If I could use one world to describe my summer so far it would be UM. I can’t describe my summer because there really isn’t much to describe. If you like going shopping everyday then I guess that it would be fun, but not for me. I’m tired of spending money and I never thought that I would say that, but I’m madly truly deeply am. I hate going to the mall now. I need a new outlet. Had a friend that told me that I should work out when I get like this, but I don’t seem to have the strength. I had a list of goals that I was going to do. There were 3 main ones. Have I gotten either of them. Um… not really so I not the happiest of people.

       It’s now required that I be bilingual in either Spanish or Italian to get the kind of job that I want.,  Which means that I most likely won’t be working this summer which sucks bcuz what else am I to do SHOP? I’ll kill myself first b4 I go to the mall again. (Ok not really)  Boredom is killing my insides. I think that I have no choice but to go to Florida for a week. I really need a change of scenery.

## Given records
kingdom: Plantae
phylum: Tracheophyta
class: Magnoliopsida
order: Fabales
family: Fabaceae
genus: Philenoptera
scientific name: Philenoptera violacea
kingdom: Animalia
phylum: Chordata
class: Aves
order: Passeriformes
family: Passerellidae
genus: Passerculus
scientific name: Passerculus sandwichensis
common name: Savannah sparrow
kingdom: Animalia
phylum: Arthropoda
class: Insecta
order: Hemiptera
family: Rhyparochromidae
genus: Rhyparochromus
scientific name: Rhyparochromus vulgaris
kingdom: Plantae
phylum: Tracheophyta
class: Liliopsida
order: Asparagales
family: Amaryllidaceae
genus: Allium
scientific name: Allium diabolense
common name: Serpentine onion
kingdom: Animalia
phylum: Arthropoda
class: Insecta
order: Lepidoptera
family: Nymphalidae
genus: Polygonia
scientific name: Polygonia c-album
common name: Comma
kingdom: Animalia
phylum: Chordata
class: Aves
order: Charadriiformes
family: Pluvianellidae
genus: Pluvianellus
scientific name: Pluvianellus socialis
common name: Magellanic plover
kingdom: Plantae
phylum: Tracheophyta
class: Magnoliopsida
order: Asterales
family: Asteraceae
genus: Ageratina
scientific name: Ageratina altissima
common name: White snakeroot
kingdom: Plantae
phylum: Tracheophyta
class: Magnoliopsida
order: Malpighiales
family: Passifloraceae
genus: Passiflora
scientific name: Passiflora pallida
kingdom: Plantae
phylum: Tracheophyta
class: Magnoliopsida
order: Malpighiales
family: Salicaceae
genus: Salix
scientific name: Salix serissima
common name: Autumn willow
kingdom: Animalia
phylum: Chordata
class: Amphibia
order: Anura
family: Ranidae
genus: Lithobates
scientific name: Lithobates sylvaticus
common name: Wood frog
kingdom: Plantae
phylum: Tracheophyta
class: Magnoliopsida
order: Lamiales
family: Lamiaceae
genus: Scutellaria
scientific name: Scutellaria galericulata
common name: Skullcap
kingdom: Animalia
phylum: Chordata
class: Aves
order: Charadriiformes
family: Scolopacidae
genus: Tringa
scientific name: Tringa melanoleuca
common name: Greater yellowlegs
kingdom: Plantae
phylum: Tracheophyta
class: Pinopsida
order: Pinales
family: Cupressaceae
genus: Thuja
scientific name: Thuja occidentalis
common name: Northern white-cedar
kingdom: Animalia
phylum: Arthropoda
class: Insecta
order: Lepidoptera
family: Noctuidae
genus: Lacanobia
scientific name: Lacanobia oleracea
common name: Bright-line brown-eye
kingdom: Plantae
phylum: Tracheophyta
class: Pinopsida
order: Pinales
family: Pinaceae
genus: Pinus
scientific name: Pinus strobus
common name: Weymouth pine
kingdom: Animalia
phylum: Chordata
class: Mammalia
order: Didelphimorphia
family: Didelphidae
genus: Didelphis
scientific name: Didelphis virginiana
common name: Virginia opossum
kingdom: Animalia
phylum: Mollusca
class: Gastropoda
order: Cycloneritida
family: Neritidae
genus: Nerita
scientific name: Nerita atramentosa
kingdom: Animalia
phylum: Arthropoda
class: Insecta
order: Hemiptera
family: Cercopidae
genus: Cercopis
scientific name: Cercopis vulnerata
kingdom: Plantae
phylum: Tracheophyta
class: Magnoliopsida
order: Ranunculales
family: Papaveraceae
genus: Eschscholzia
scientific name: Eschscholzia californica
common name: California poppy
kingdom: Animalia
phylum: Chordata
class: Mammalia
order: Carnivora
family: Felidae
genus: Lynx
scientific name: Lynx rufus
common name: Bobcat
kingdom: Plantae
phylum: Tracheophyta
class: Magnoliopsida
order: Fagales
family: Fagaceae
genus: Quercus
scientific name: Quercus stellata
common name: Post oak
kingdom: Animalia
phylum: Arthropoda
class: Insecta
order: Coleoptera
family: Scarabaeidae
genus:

## Work order
Can you carry on the blog post about a dull summer of shopping, picking up right after its last sentence about needing a change of scenery?

## Expected answer
       I tried to be nice to guys specially the one that ruin me forever when it comes to trusting men. Thank you so much, you have really done your job well and I wish you the best of luck with you future conquests. The fact that I believed you was my own damn fault and I have no one else to blame but myself for that. However the fact that u had the nerve to lie to my face is your fault. I may not be the smartest girl out there but I know that I’m not stupid. (At least not all the time) I really shouldn’t be surprise bcuz I do know how to pick them. Mayb one day I mite get it rite, if not then I guess just get divorce ever 9 months. Hahhhhh why me I was always the good girl then I do this darn college thing and it really just messed me up.

       My grandpappy is in the hospital which really isn’t helping my mood at all bcuz I love him so much and I don’t know what I’ll do if something were to happen to him.  It just sucks that one of the few men that I trust is sick and there’s nothing that I can do to help him and I just feel so weak and it makes me mad. What makes me even madder is the fact that all of this could have been avoided.  Hahhh. This summer SUCKS. I just want everything to go my way I really don’t think that I’m asking for too much.  I’m done

 

“Some where over the rainbow blue birds fly…. If blue birds can fly over the rainbow then why can’t I”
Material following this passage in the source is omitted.